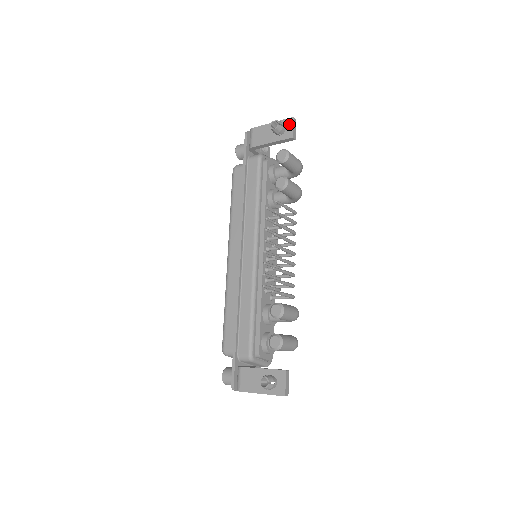
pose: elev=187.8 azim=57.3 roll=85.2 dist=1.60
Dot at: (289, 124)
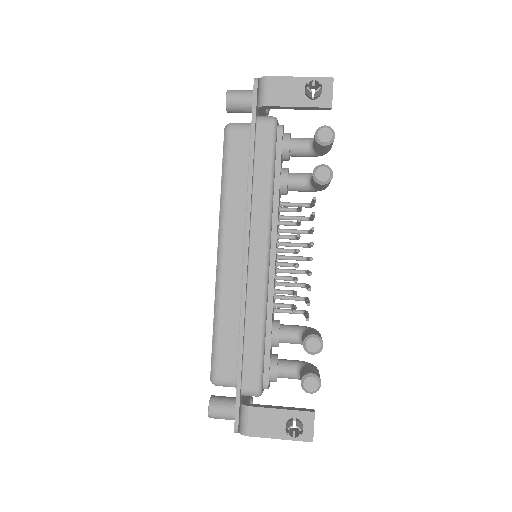
Dot at: (326, 86)
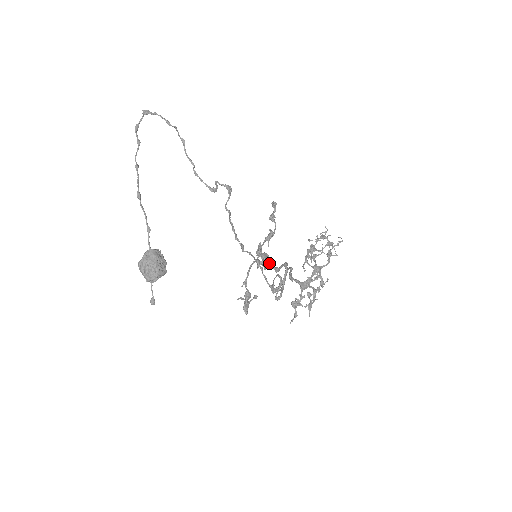
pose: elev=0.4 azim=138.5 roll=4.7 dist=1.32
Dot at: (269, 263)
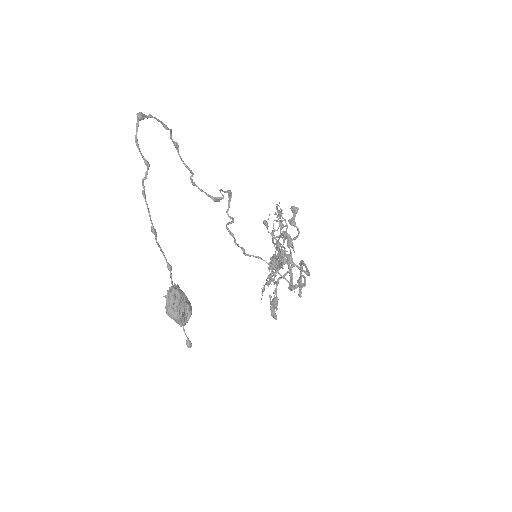
Dot at: (304, 270)
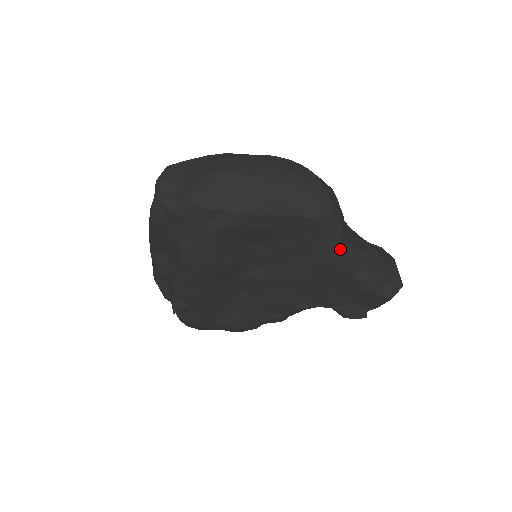
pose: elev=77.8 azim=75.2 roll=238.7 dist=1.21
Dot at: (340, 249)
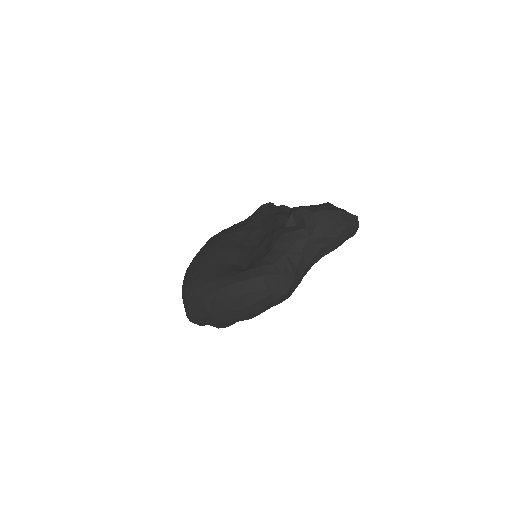
Dot at: (305, 273)
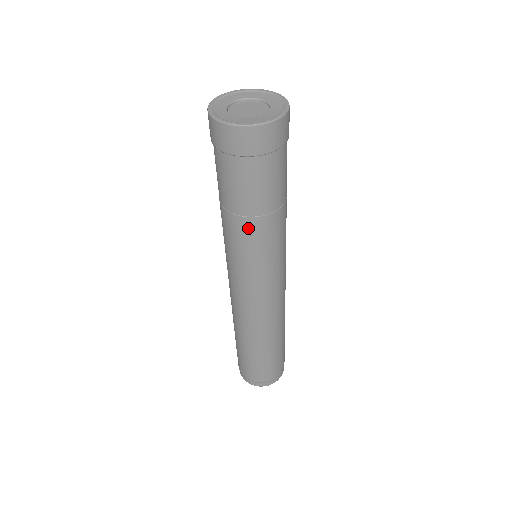
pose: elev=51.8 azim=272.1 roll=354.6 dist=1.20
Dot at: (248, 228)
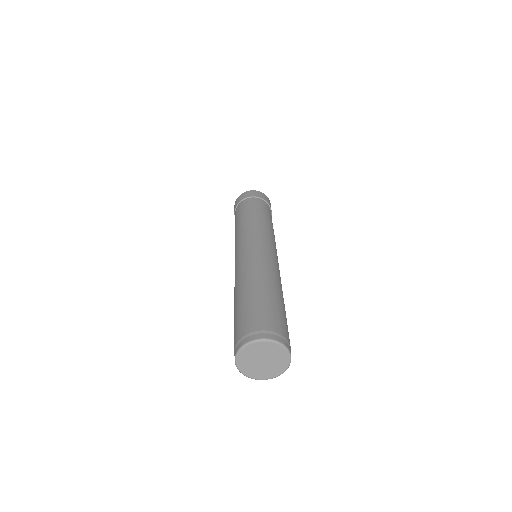
Dot at: (251, 218)
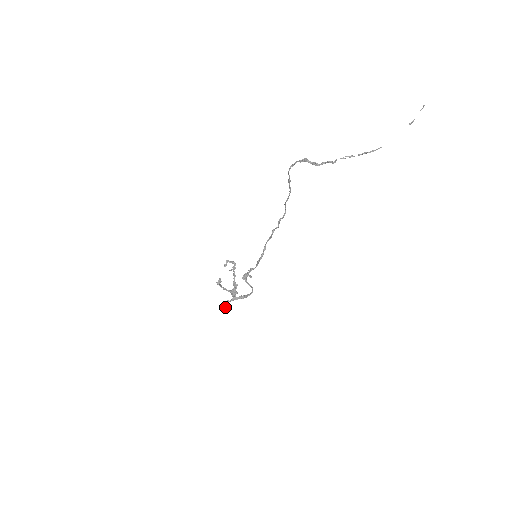
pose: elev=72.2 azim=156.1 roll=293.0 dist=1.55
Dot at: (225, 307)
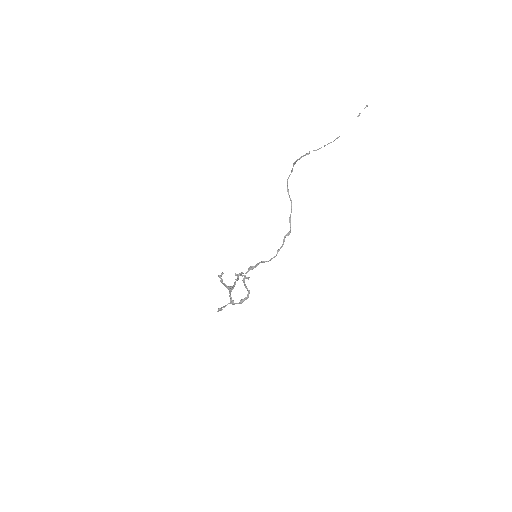
Dot at: (221, 308)
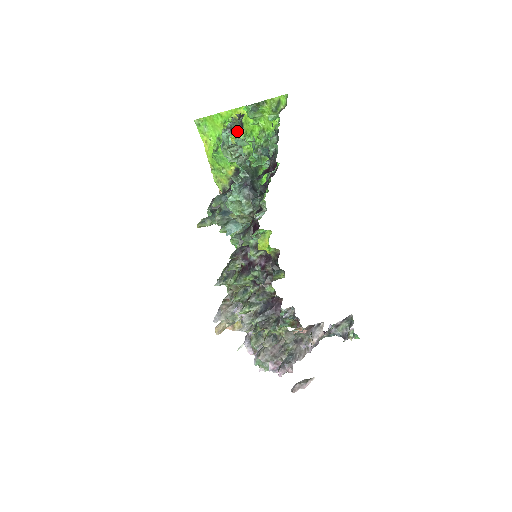
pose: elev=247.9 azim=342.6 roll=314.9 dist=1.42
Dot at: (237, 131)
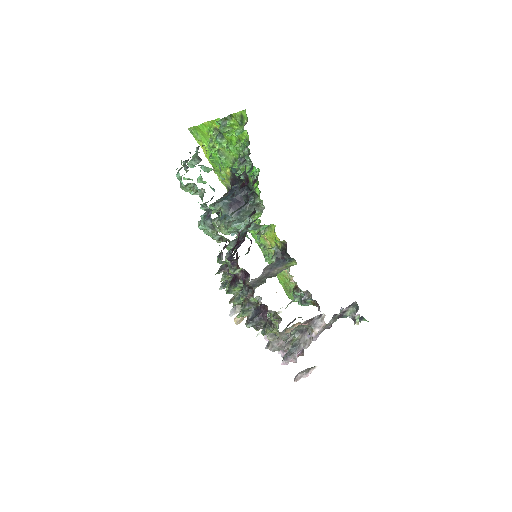
Dot at: (198, 162)
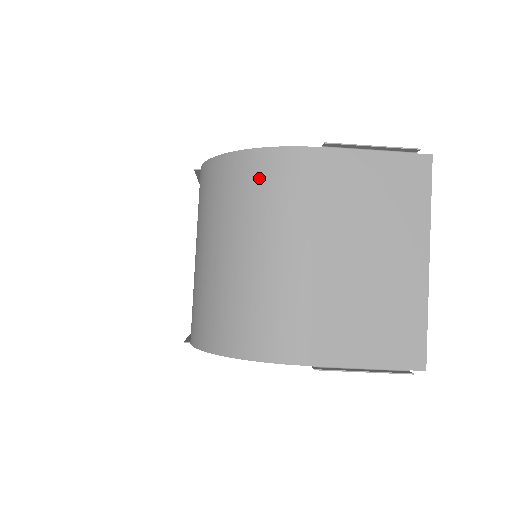
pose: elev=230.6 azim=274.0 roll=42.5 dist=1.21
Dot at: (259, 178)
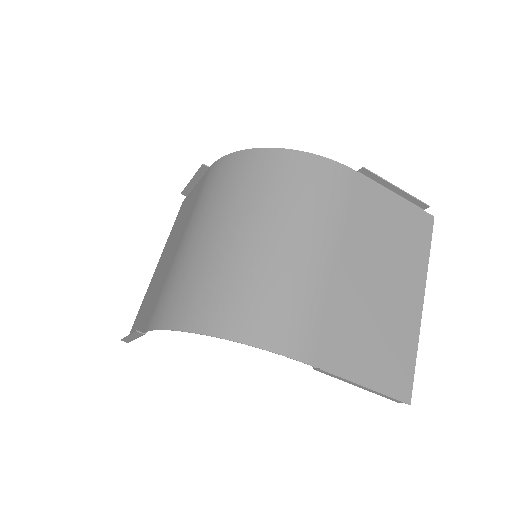
Dot at: (297, 175)
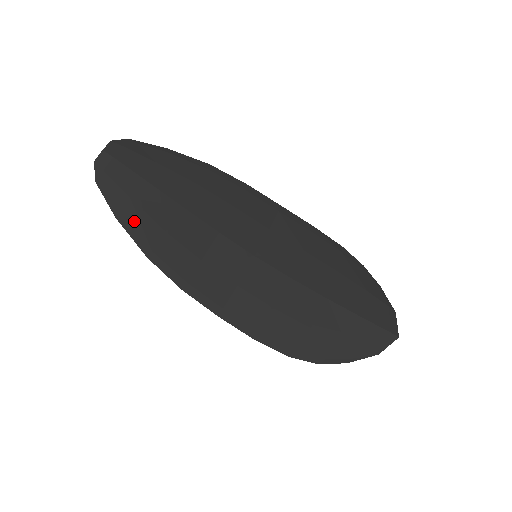
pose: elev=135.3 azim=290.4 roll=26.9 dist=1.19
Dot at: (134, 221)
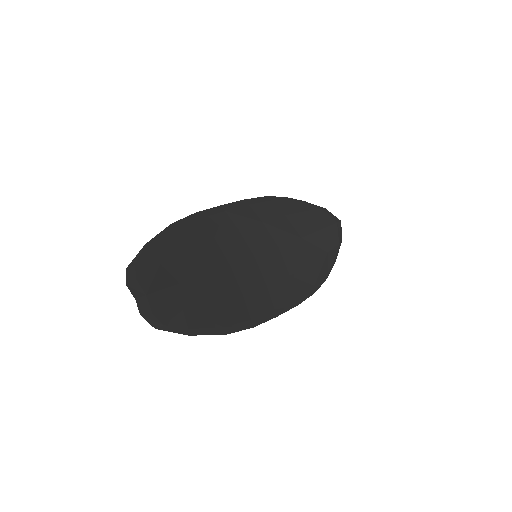
Dot at: (199, 322)
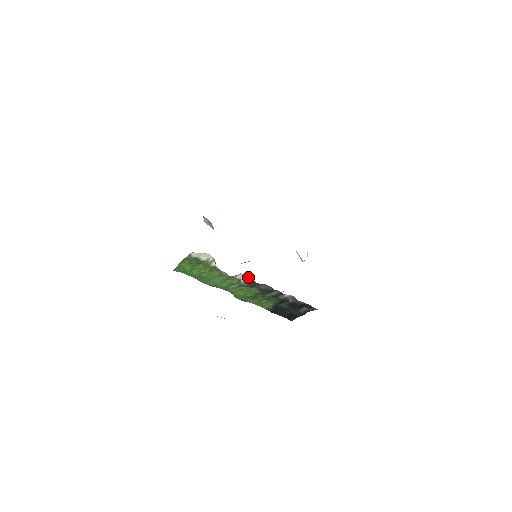
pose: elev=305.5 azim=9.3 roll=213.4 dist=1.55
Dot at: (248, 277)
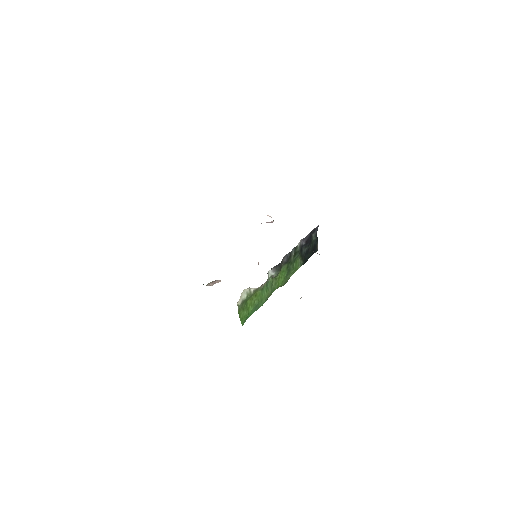
Dot at: (273, 268)
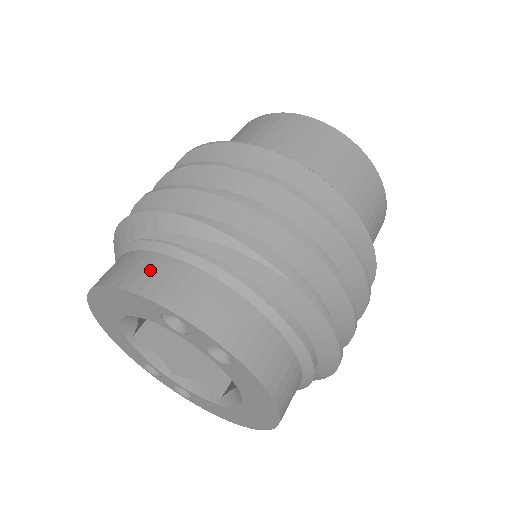
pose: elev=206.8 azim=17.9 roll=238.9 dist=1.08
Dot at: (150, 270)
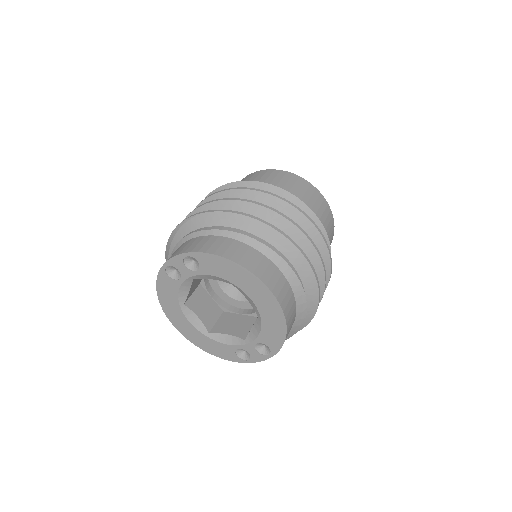
Dot at: occluded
⁂
▶ _PROBLEM_:
Return the text of every entry above word for word, leaving out the pictures.

▶ _FINISHED ANSWER_:
pose: elev=187.8 azim=57.3 roll=85.2 dist=1.60
Dot at: (289, 124)
Dot at: (326, 86)
pose: elev=0.4 azim=138.5 roll=4.7 dist=1.32
Dot at: (269, 263)
Dot at: (304, 270)
pose: elev=77.8 azim=75.2 roll=238.7 dist=1.21
Dot at: (340, 249)
Dot at: (305, 273)
pose: elev=51.8 azim=272.1 roll=354.6 dist=1.20
Dot at: (248, 228)
Dot at: (251, 218)
pose: elev=72.2 azim=156.1 roll=293.0 dist=1.55
Dot at: (225, 307)
Dot at: (221, 308)
pose: elev=247.9 azim=342.6 roll=314.9 dist=1.42
Dot at: (237, 131)
Dot at: (198, 162)
pose: elev=230.6 azim=274.0 roll=42.5 dist=1.21
Dot at: (259, 178)
Dot at: (297, 175)
pose: elev=135.3 azim=290.4 roll=26.9 dist=1.19
Dot at: (134, 221)
Dot at: (199, 322)
pose: elev=305.5 azim=9.3 roll=213.4 dist=1.55
Dot at: (248, 277)
Dot at: (273, 268)
pose: elev=206.8 azim=17.9 roll=238.9 dist=1.08
Dot at: (150, 270)
Dot at: occluded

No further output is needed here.